Stored data entries:
====================

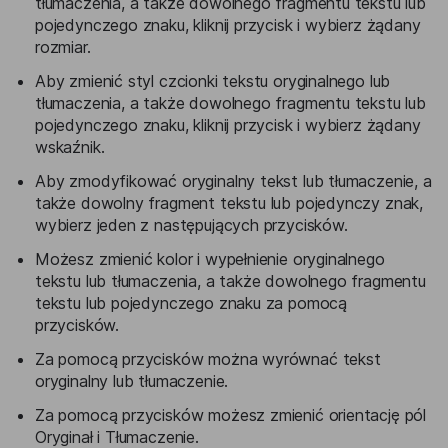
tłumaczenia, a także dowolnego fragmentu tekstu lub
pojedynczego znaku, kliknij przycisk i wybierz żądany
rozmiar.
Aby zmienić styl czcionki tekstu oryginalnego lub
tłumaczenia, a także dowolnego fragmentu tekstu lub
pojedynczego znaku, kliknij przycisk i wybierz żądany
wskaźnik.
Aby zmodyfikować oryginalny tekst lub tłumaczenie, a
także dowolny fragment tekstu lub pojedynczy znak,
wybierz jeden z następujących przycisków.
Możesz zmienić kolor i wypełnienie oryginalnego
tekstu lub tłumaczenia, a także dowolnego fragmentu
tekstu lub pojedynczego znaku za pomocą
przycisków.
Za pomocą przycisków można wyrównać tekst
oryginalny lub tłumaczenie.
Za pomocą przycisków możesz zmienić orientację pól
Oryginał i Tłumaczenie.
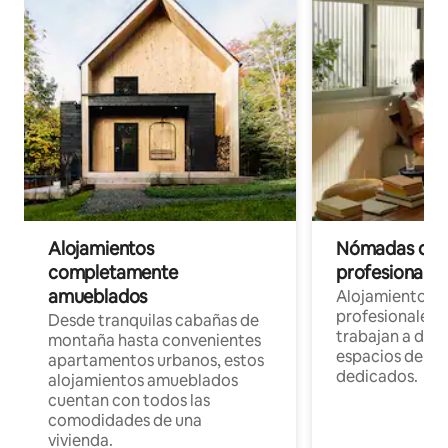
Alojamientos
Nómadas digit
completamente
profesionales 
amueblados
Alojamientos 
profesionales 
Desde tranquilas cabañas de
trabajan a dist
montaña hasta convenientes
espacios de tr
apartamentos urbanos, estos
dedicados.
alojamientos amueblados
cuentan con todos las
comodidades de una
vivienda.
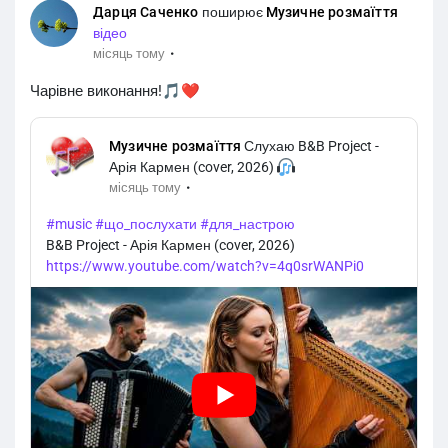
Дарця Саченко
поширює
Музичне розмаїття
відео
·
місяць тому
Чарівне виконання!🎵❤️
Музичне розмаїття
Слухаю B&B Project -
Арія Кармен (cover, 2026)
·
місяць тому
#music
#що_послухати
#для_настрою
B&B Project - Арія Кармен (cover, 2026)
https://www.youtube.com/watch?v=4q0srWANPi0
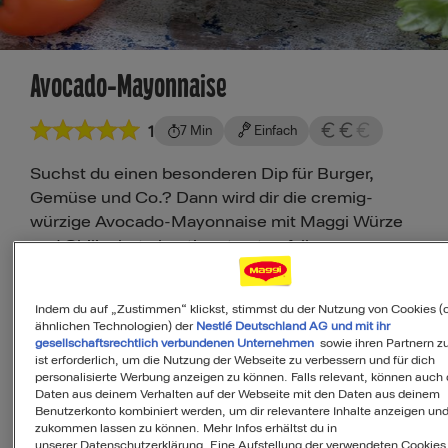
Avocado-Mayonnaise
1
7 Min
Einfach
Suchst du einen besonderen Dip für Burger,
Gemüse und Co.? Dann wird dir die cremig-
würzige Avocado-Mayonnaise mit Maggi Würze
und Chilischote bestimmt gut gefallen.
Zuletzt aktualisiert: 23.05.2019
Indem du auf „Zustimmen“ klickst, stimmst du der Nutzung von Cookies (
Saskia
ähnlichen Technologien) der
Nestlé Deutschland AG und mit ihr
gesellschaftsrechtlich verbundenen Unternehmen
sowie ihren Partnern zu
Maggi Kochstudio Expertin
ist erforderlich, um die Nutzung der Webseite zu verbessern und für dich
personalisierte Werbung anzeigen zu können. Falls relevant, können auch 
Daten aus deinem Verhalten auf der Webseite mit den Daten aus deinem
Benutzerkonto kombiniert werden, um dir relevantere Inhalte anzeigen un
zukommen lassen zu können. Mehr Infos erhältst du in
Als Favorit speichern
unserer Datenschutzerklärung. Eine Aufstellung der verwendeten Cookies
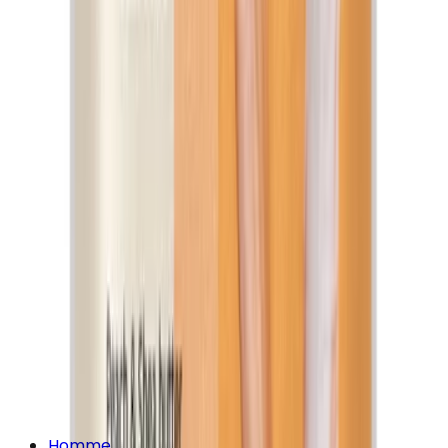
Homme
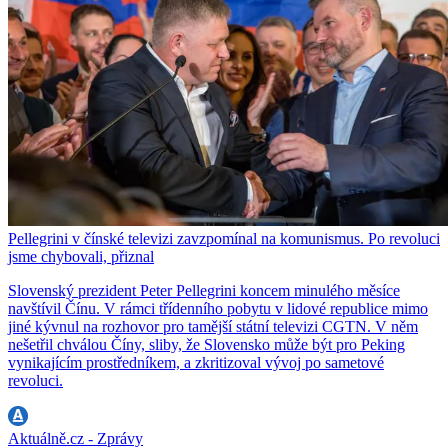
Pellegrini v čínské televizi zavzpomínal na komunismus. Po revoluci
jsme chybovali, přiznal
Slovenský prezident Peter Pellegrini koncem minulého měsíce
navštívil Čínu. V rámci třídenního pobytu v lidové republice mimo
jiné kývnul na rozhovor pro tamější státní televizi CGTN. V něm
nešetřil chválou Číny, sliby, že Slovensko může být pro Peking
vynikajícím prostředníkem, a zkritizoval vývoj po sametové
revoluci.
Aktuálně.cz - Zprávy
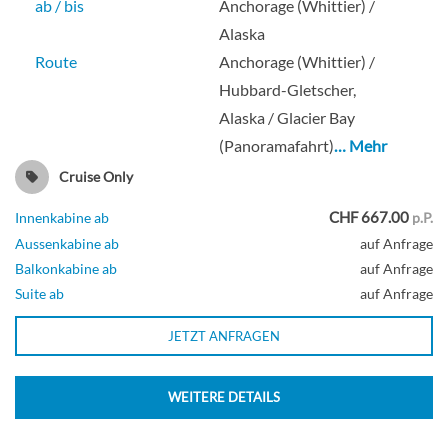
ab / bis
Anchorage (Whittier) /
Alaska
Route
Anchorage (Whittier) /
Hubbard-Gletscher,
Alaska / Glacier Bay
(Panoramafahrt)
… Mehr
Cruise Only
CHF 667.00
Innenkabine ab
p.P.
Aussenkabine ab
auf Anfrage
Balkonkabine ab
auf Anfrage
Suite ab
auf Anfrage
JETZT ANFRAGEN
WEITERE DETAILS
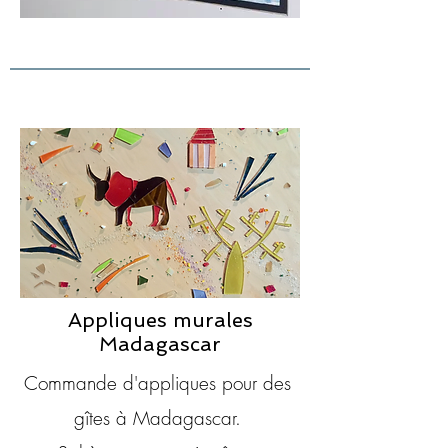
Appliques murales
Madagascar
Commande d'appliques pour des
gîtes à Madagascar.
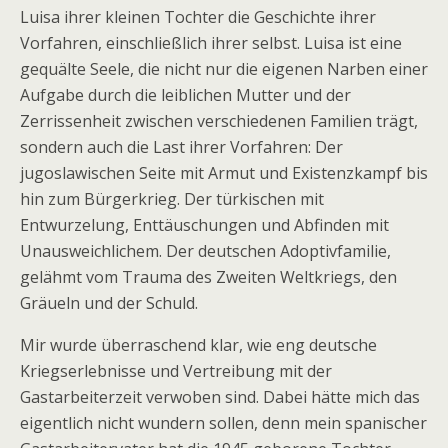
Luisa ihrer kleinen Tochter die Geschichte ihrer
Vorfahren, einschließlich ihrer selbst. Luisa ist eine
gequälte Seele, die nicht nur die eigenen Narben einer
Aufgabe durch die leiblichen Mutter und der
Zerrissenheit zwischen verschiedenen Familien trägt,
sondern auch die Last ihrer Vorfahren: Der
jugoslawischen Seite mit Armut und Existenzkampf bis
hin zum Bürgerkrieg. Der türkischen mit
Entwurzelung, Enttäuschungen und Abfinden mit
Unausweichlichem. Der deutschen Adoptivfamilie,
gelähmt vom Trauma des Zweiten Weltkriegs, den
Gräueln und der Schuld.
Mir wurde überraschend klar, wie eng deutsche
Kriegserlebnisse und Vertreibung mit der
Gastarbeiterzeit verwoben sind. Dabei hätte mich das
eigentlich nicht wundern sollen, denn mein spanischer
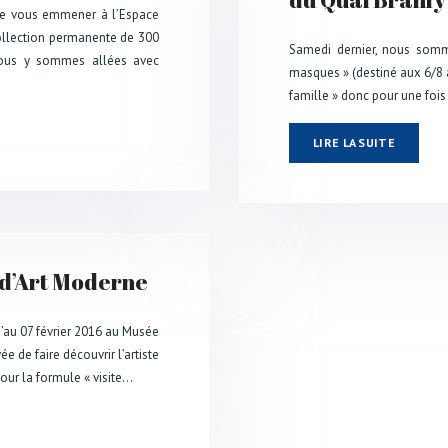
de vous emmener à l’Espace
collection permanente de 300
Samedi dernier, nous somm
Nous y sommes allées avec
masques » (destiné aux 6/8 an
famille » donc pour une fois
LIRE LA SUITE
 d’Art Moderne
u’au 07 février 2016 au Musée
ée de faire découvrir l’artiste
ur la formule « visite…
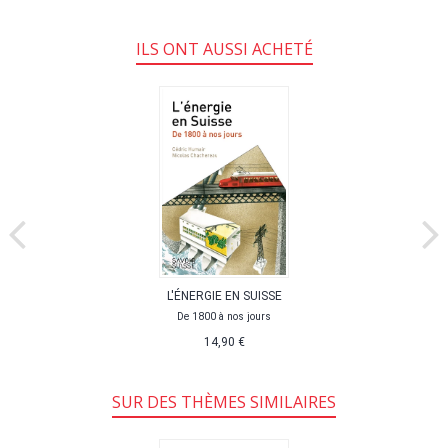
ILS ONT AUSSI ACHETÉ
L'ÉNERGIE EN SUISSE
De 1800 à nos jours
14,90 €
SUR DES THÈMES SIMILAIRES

====================

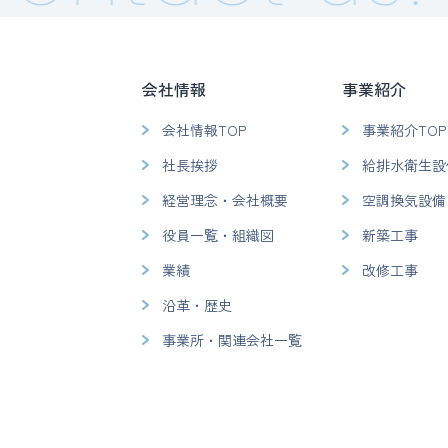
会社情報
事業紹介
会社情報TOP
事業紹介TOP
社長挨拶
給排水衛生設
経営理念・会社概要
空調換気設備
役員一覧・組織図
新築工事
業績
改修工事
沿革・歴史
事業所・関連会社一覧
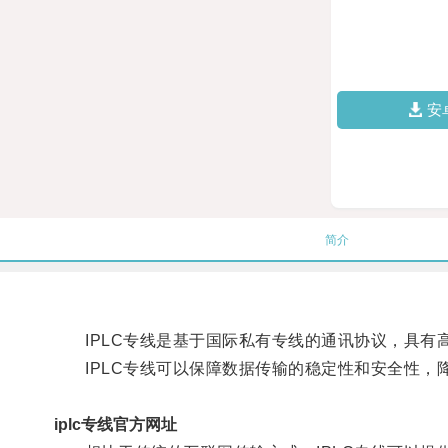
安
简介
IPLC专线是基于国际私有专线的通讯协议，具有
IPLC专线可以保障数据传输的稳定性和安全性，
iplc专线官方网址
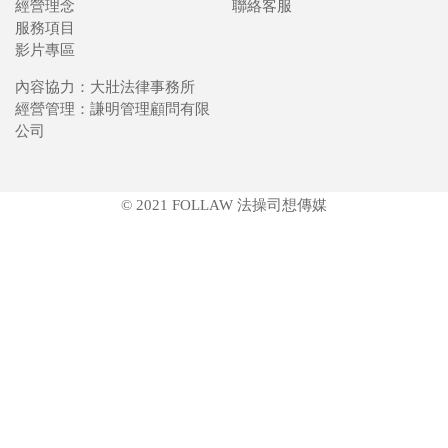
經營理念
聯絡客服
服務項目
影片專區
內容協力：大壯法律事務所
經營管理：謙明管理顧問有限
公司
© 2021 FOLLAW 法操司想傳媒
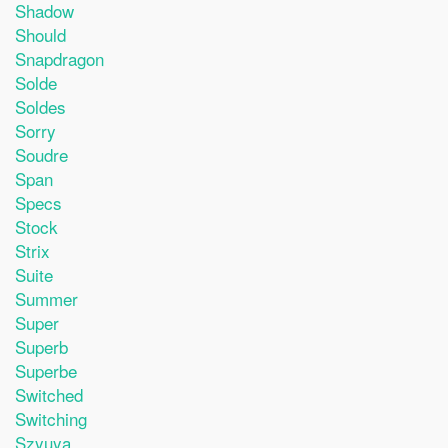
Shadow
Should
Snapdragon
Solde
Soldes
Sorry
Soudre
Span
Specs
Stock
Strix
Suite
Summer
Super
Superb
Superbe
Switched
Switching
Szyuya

====================

Arrange as a numbered list the lines starting with the one containing "de vous emmener à l’Espace" and going on through the one containing "ur la formule", leaving out any blank lines.

1. de vous emmener à l’Espace
2. collection permanente de 300
3. Samedi dernier, nous somm
4. Nous y sommes allées avec
5. masques » (destiné aux 6/8 an
6. famille » donc pour une fois
7. LIRE LA SUITE
8.  d’Art Moderne
9. u’au 07 février 2016 au Musée
10. ée de faire découvrir l’artiste
11. ur la formule « visite…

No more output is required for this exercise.